━━━ Passage provided ━━━

It would seem that the state of the particle prior to the second measurement was completely defined by the results of the first measurement. In other words, the state of the second particle is set into a definite state (using quantum-mechanical jargon, the state is said to “collapse”) the instant that the first measurement is made. This implies that there is instantaneous action at a distance −− violating everything that Einstein believed about reality (and violating the law that nothing can travel faster than the speed of light). He therefore had no choice but to consider this conclusion of instantaneous action to be false. Therefore quantum mechanics could not be a complete theory of physical reality −− some deeper theory, yet undiscovered, was needed to resolve the paradox.
Bohr, on the other hand, did not hold “reality” so sacred. In his rebuttal to the EPR paper, which he published six months later under the identical title , he rejected Einstein’s criterion for reality. He had no problem with the two observers making the same measurements and finding identical answers. Although one measurement may affect the conditions of the second despite their great distance, no information could be transmitted by this dual measurement process, and hence there was no violation of causality. Bohr’s mind-boggling viewpoint was that reality was nonlocal, meaning that in the quantum world the measurement at one location does influence what is measured somewhere else, even at great distance. Einstein, on the other hand, could not accept a nonlocal reality.
The Intensity Interferometer: Hanbury Brown and Twiss (1956)
Optical physics was surprisingly dormant from the 1930’s through the 1940’s. Most of the research during this time was either on physical optics, like lenses and imaging systems, or on spectroscopy, which was more interested in the physical properties of the materials than in light itself. This hiatus from the photon was about to change dramatically, not driven by physicists, but driven by astronomers.

━━━ Given data ━━━

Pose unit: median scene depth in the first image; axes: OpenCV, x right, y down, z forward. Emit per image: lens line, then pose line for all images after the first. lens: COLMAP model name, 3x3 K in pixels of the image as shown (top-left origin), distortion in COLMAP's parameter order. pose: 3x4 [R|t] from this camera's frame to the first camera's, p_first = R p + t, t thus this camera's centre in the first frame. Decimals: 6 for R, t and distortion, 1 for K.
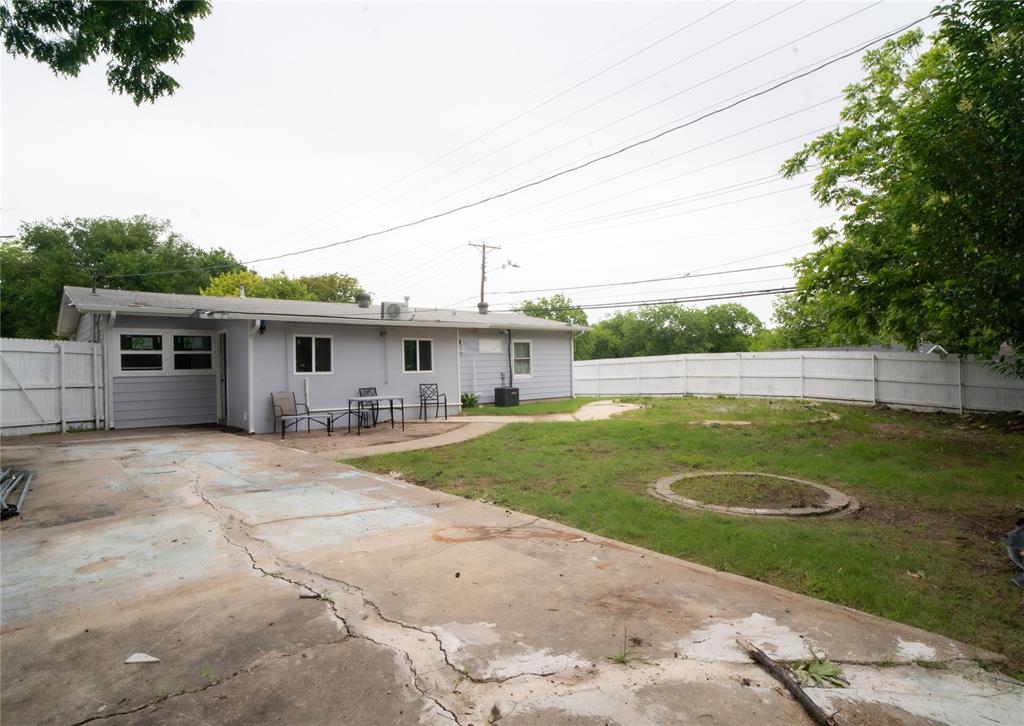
lens RADIAL K [[566.3, 0, 512.0], [0, 566.3, 363.0], [0, 0, 1]] dist [0.003333, 0.000832]
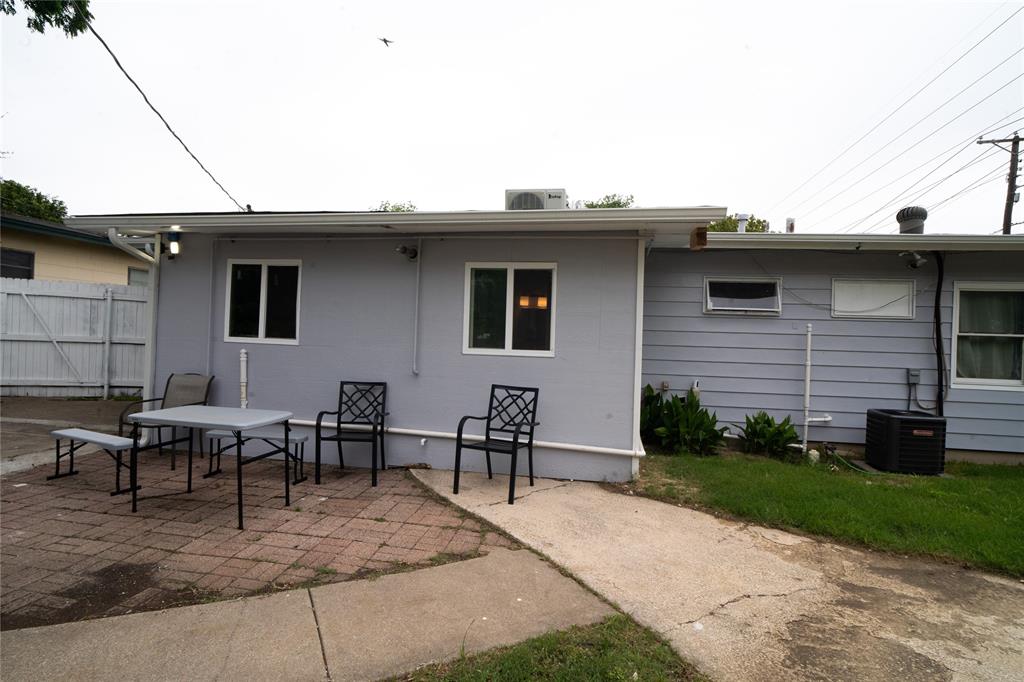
lens RADIAL K [[539.1, 0, 512.0], [0, 539.1, 341.0], [0, 0, 1]] dist [-0.052286, 0.028854]
pose [[0.637701, 0.045016, -0.768967, 0.125589], [-0.039945, 0.998880, 0.025349, -0.001025], [0.769247, 0.014552, 0.638785, 0.849600]]
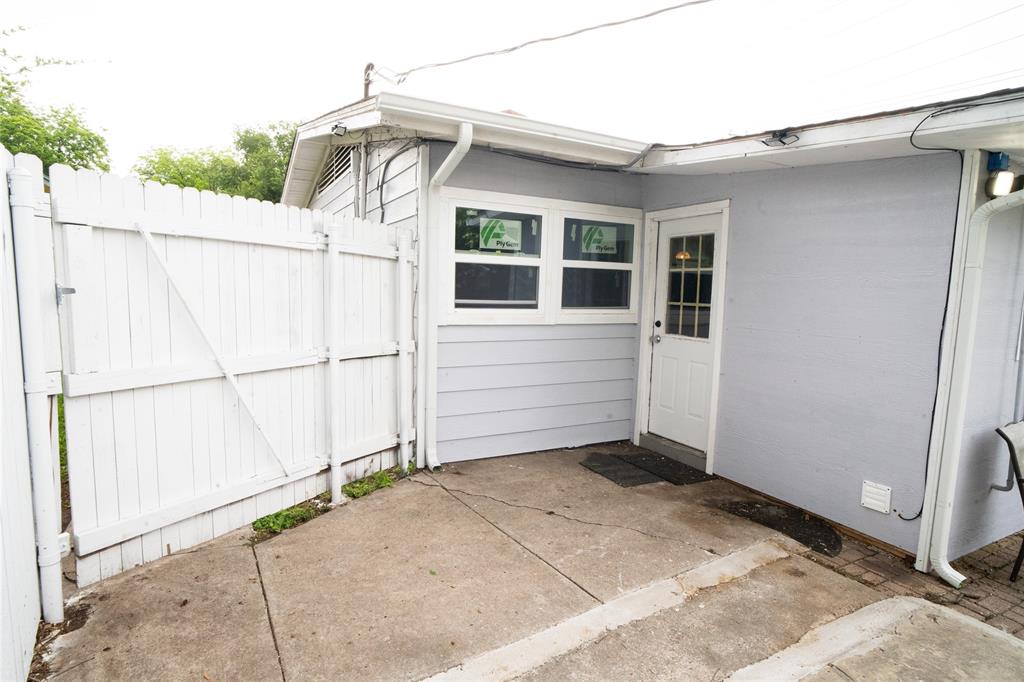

━━━

*Task details*: Rewrite the stretch of the physics passage from "The Intensity Interferometer: Hanbury" through "driven by astronomers.", swapping "dormant" for "inactive".

*Response area*:
The Intensity Interferometer: Hanbury Brown and Twiss (1956)
Optical physics was surprisingly inactive from the 1930’s through the 1940’s. Most of the research during this time was either on physical optics, like lenses and imaging systems, or on spectroscopy, which was more interested in the physical properties of the materials than in light itself. This hiatus from the photon was about to change dramatically, not driven by physicists, but driven by astronomers.